Write out every line of the material below word for word, leaving the pictures out.

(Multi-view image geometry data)
++++++
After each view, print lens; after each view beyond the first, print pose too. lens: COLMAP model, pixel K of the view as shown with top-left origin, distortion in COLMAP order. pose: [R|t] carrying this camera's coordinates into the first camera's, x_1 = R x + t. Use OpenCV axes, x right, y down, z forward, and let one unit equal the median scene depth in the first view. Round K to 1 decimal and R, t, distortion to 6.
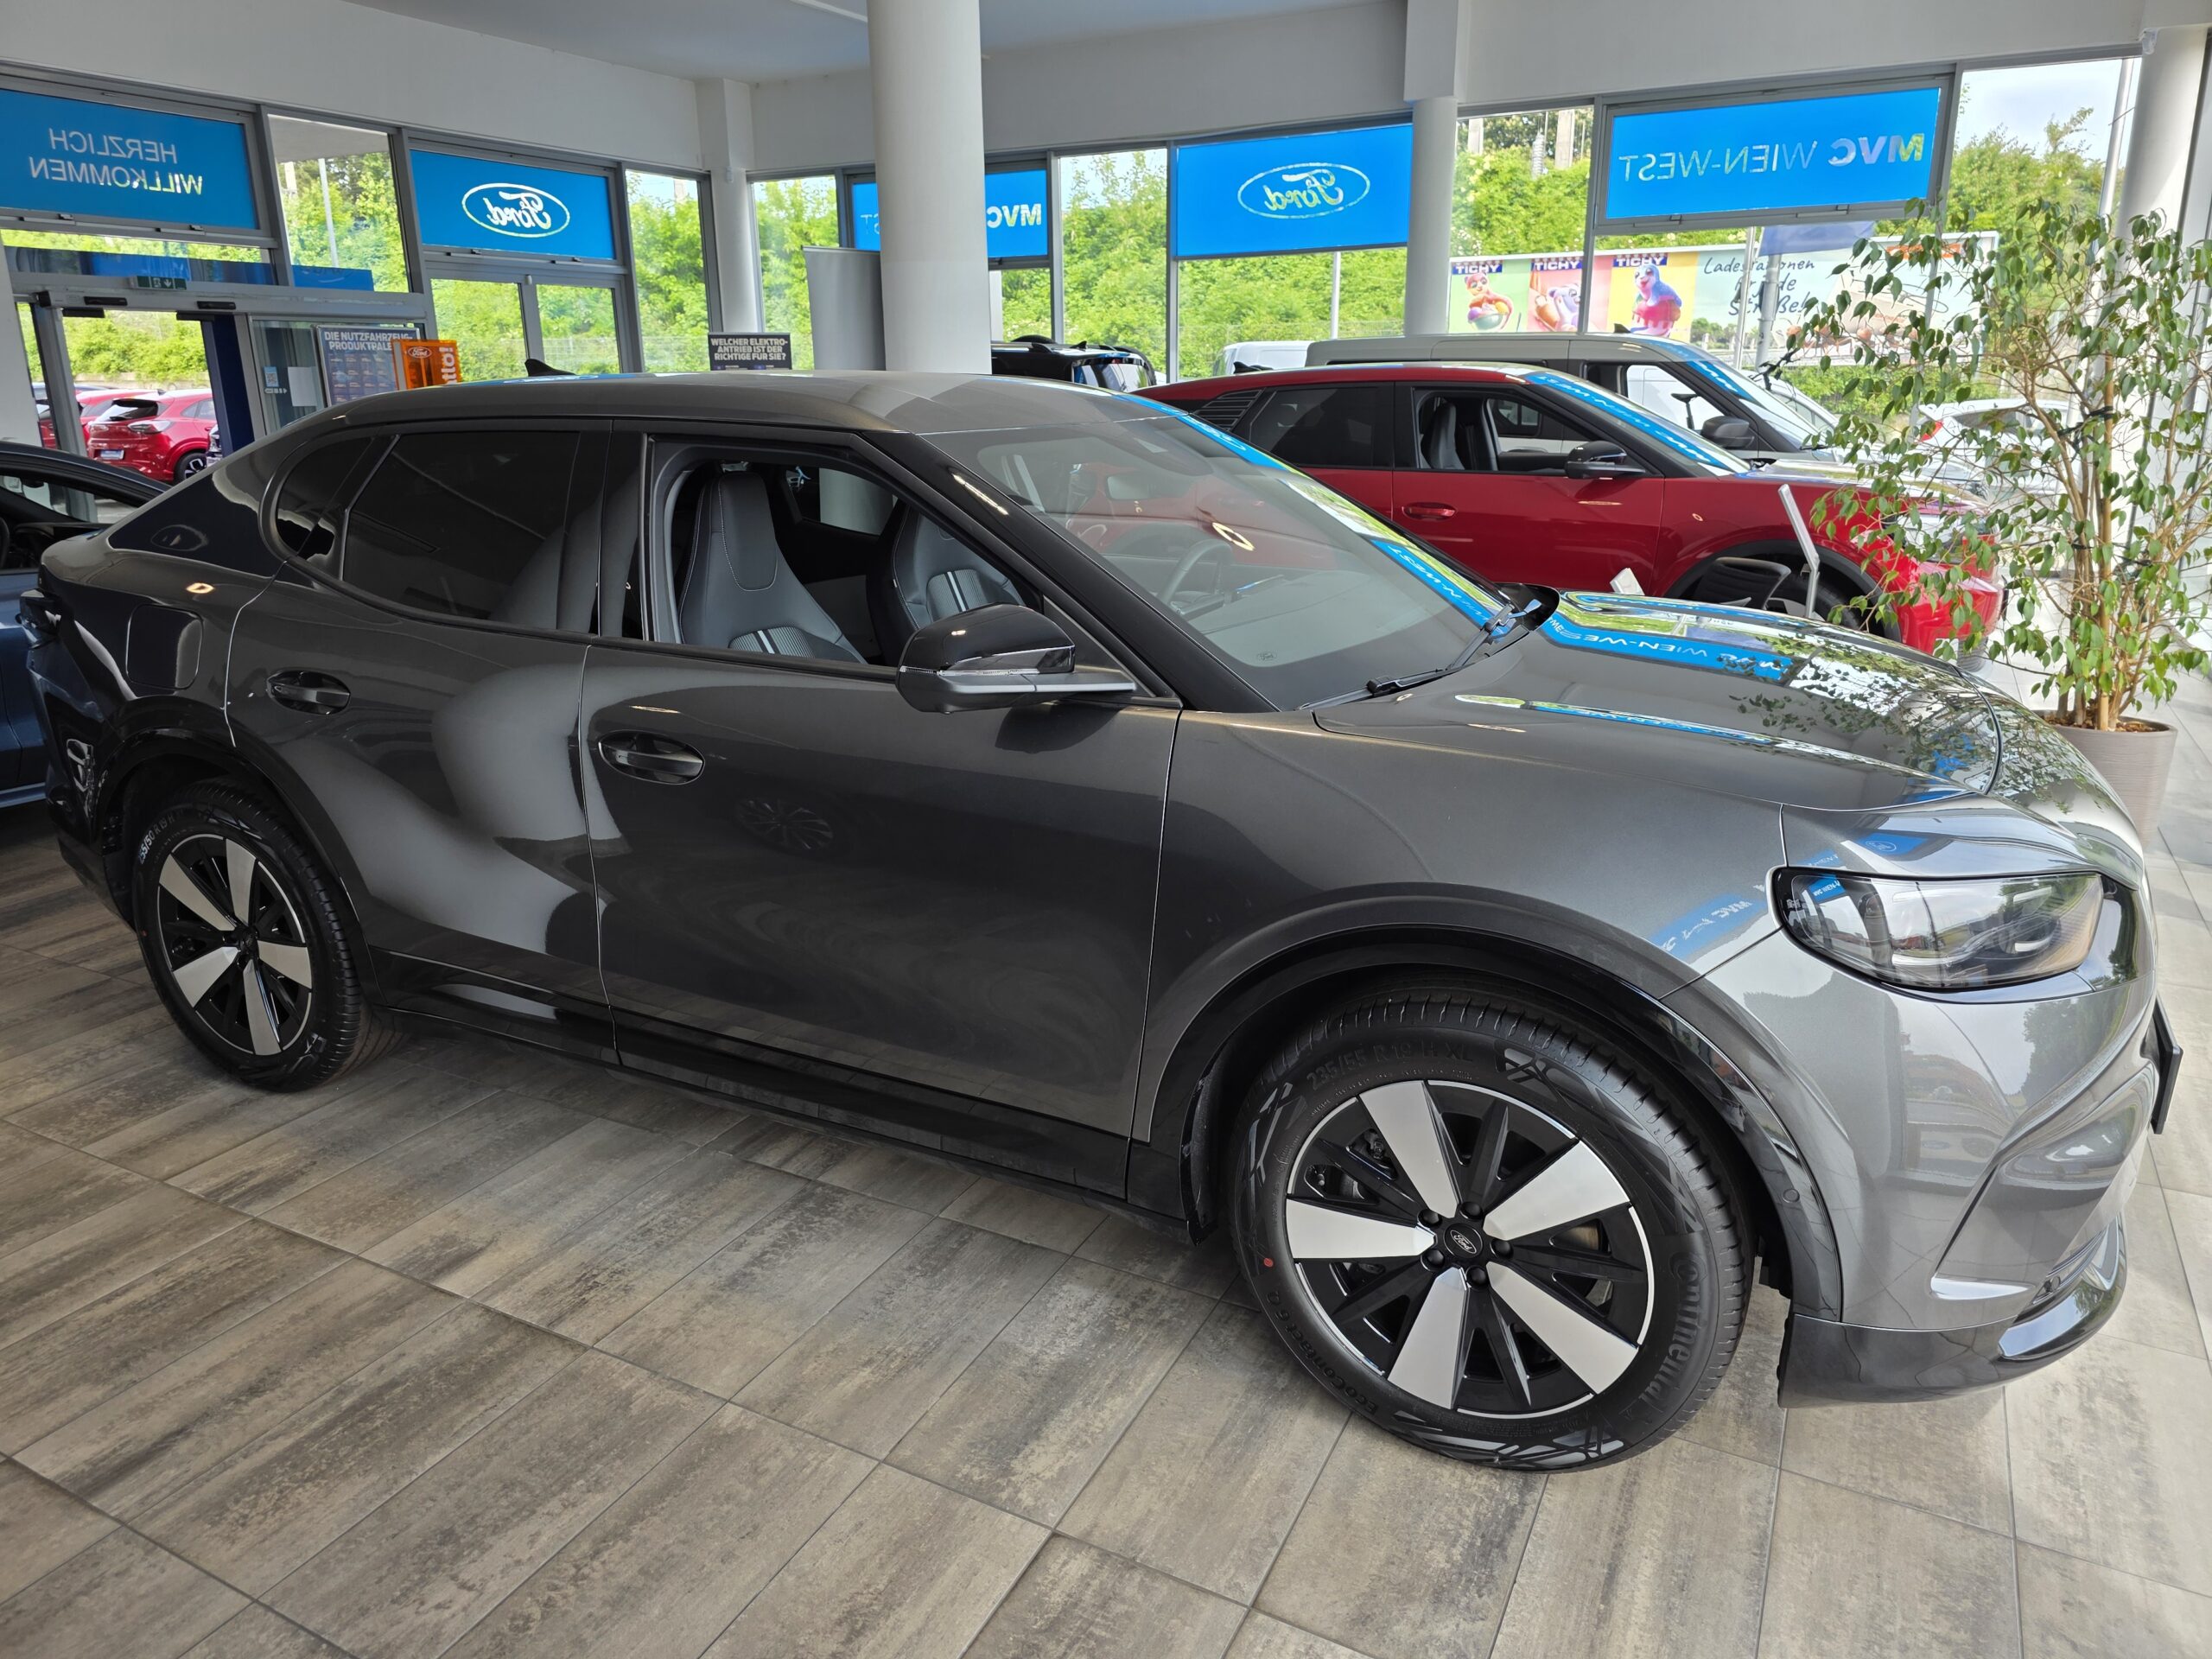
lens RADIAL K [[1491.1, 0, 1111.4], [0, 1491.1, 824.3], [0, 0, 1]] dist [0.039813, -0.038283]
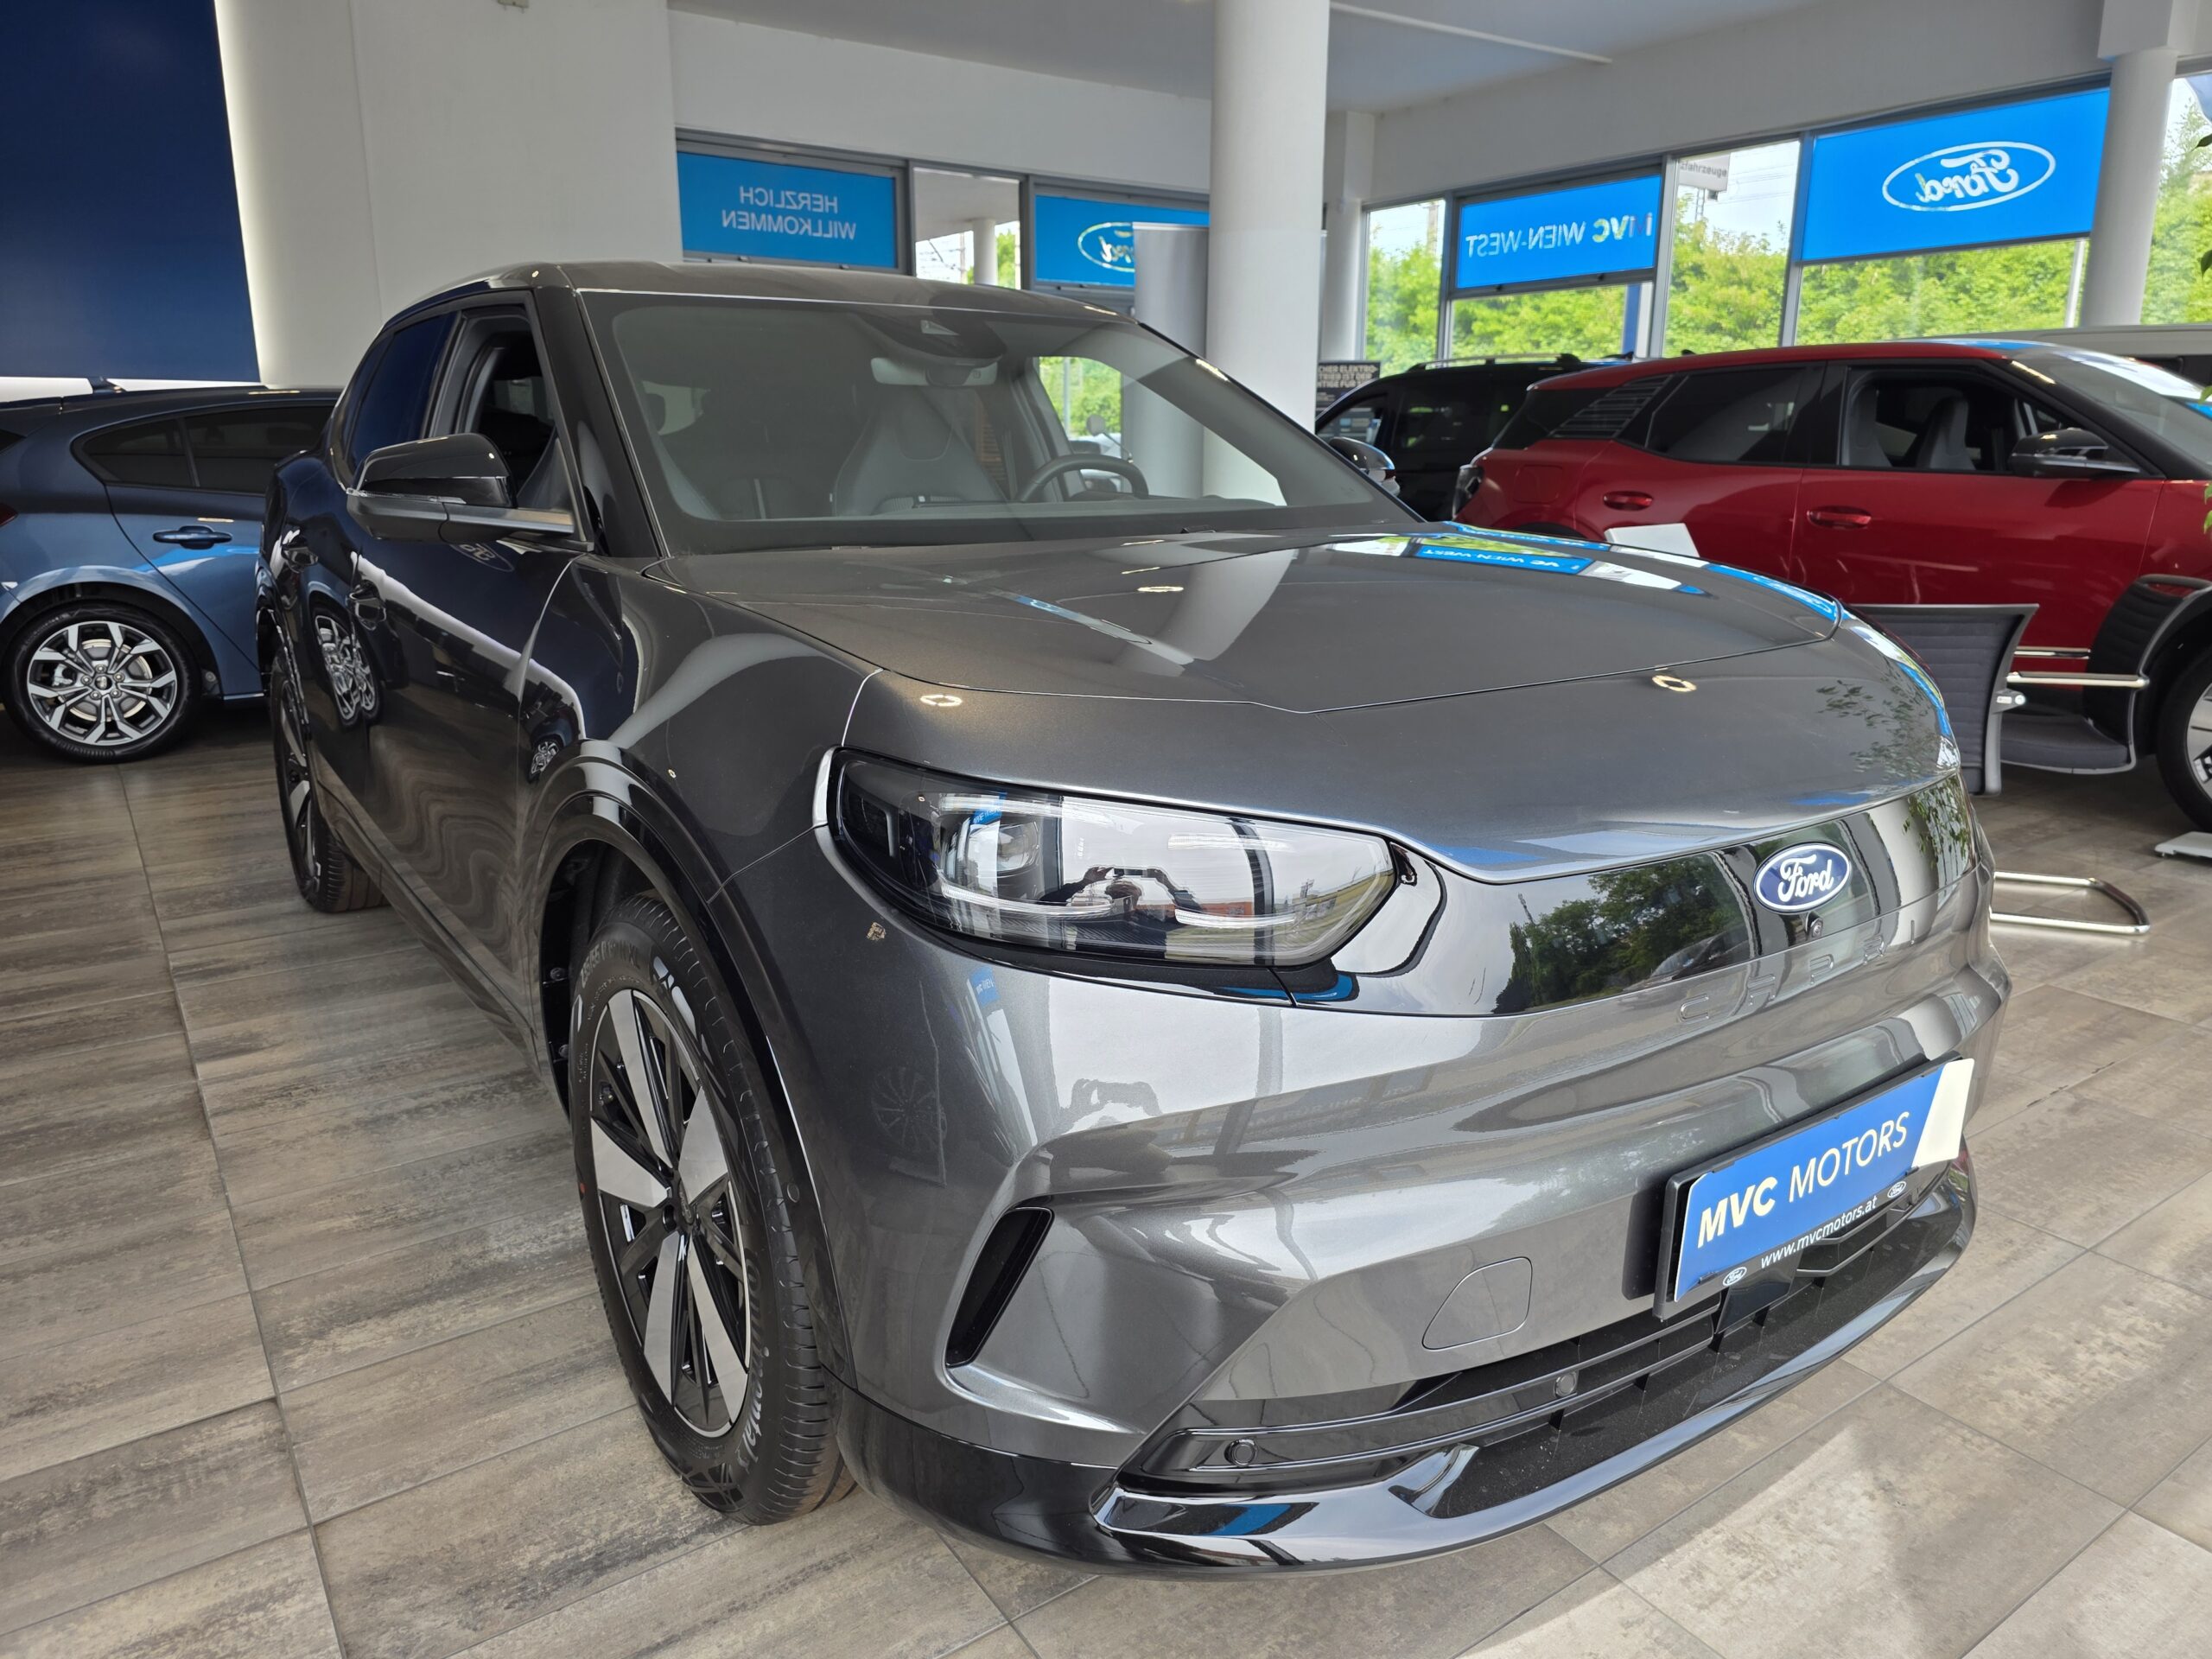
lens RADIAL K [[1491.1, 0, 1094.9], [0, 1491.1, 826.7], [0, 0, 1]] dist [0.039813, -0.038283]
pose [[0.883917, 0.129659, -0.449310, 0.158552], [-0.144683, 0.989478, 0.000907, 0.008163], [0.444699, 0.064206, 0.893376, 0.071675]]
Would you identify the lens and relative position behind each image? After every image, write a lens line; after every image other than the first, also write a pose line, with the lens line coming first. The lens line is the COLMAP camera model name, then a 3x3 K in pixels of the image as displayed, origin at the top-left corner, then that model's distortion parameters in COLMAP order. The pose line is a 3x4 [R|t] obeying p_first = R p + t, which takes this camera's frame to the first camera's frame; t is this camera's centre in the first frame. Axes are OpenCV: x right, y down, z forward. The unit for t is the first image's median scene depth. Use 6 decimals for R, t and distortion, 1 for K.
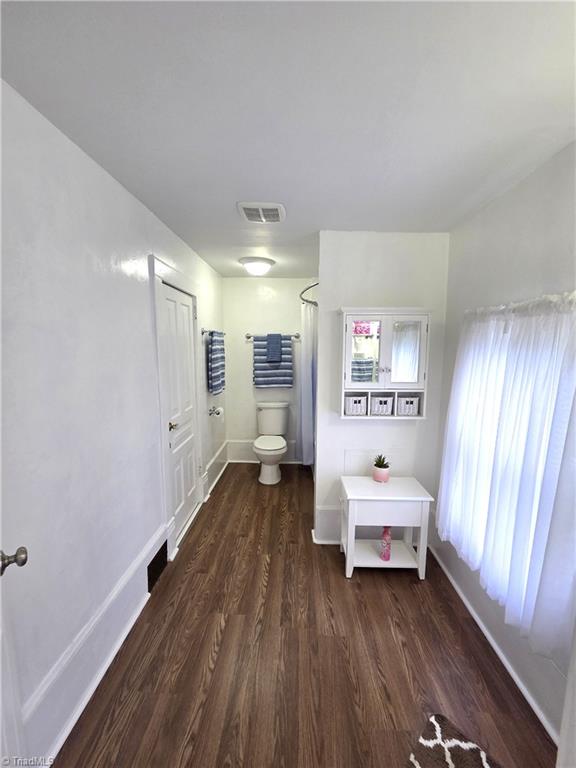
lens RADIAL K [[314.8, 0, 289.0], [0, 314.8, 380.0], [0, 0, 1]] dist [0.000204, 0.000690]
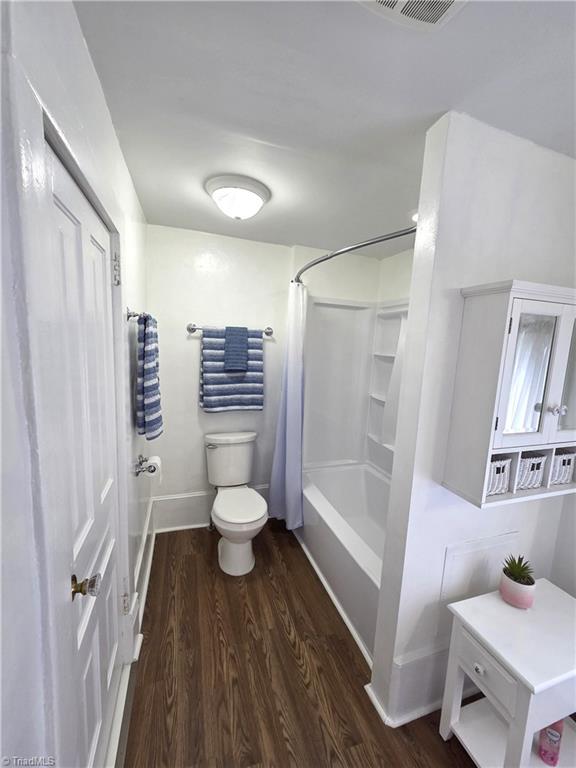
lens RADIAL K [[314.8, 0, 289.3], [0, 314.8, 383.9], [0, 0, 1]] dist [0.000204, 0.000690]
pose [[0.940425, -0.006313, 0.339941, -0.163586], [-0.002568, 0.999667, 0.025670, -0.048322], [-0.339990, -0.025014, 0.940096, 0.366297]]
++++++
TASK SOLUTION
After each view, print lens; after each view beyond the first, print pose too. lens: COLMAP model, pixel K of the view as shown with top-left origin, distortion in COLMAP order. pose: [R|t] carrying this camera's coordinates into the first camera's, x_1 = R x + t. Use OpenCV axes, x right, y down, z forward, and let one unit equal the median scene depth in the first view. Round K to 1 decimal and R, t, distortion to 6.
lens RADIAL K [[1491.1, 0, 1111.4], [0, 1491.1, 824.3], [0, 0, 1]] dist [0.039813, -0.038283]
lens RADIAL K [[1491.1, 0, 1094.9], [0, 1491.1, 826.7], [0, 0, 1]] dist [0.039813, -0.038283]
pose [[0.883917, 0.129659, -0.449310, 0.158552], [-0.144683, 0.989478, 0.000907, 0.008163], [0.444699, 0.064206, 0.893376, 0.071675]]
Would you identify the lens and relative position behind each image? After every image, write a lens line; after every image other than the first, also write a pose line, with the lens line coming first. The lens line is the COLMAP camera model name, then a 3x3 K in pixels of the image as displayed, origin at the top-left corner, then that model's distortion parameters in COLMAP order. The pose line is a 3x4 [R|t] obeying p_first = R p + t, which takes this camera's frame to the first camera's frame; t is this camera's centre in the first frame. Axes are OpenCV: x right, y down, z forward. The unit for t is the first image's median scene depth. Use 6 decimals for R, t and distortion, 1 for K.
lens RADIAL K [[314.8, 0, 289.0], [0, 314.8, 380.0], [0, 0, 1]] dist [0.000204, 0.000690]
lens RADIAL K [[314.8, 0, 289.3], [0, 314.8, 383.9], [0, 0, 1]] dist [0.000204, 0.000690]
pose [[0.940425, -0.006313, 0.339941, -0.163586], [-0.002568, 0.999667, 0.025670, -0.048322], [-0.339990, -0.025014, 0.940096, 0.366297]]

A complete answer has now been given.